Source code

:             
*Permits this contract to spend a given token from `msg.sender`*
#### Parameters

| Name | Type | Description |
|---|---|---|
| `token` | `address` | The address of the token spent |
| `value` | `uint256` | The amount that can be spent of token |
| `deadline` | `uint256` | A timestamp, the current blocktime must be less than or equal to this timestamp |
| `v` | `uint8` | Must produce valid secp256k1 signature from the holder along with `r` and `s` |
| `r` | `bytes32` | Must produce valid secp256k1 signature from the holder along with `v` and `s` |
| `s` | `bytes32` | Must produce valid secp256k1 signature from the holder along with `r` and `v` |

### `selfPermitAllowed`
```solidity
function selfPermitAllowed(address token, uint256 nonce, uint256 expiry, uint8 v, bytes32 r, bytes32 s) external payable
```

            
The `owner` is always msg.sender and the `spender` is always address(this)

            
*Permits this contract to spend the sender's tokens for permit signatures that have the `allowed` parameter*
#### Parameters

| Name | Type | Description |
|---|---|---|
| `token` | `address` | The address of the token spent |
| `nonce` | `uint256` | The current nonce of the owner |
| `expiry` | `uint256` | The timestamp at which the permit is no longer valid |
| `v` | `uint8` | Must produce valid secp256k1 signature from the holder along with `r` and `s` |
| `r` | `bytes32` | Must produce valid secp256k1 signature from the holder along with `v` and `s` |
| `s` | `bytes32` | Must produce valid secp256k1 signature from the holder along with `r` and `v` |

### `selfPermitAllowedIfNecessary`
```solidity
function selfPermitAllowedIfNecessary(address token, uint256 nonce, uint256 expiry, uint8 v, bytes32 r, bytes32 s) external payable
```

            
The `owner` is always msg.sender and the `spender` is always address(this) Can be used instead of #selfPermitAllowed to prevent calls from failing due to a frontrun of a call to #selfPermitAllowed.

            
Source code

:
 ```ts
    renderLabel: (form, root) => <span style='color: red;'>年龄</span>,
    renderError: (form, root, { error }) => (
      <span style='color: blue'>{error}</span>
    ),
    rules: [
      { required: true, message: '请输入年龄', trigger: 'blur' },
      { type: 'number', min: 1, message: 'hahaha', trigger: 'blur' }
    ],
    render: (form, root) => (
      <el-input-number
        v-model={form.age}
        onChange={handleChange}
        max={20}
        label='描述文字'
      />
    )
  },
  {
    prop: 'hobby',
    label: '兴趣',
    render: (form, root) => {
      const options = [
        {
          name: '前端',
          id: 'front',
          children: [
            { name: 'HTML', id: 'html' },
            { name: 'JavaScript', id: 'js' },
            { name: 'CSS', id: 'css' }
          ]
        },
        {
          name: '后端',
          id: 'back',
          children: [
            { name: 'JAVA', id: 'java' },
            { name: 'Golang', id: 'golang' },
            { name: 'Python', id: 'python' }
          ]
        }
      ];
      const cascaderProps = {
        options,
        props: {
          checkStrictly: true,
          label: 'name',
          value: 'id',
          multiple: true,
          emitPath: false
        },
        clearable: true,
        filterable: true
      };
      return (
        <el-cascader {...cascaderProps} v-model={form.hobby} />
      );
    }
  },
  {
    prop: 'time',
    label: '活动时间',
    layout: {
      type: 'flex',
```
•••••
* [TASK PROMPT]: Answer with a single number: how many lines above hold the word "value"?

* [EXERCISE SOLUTION]: 2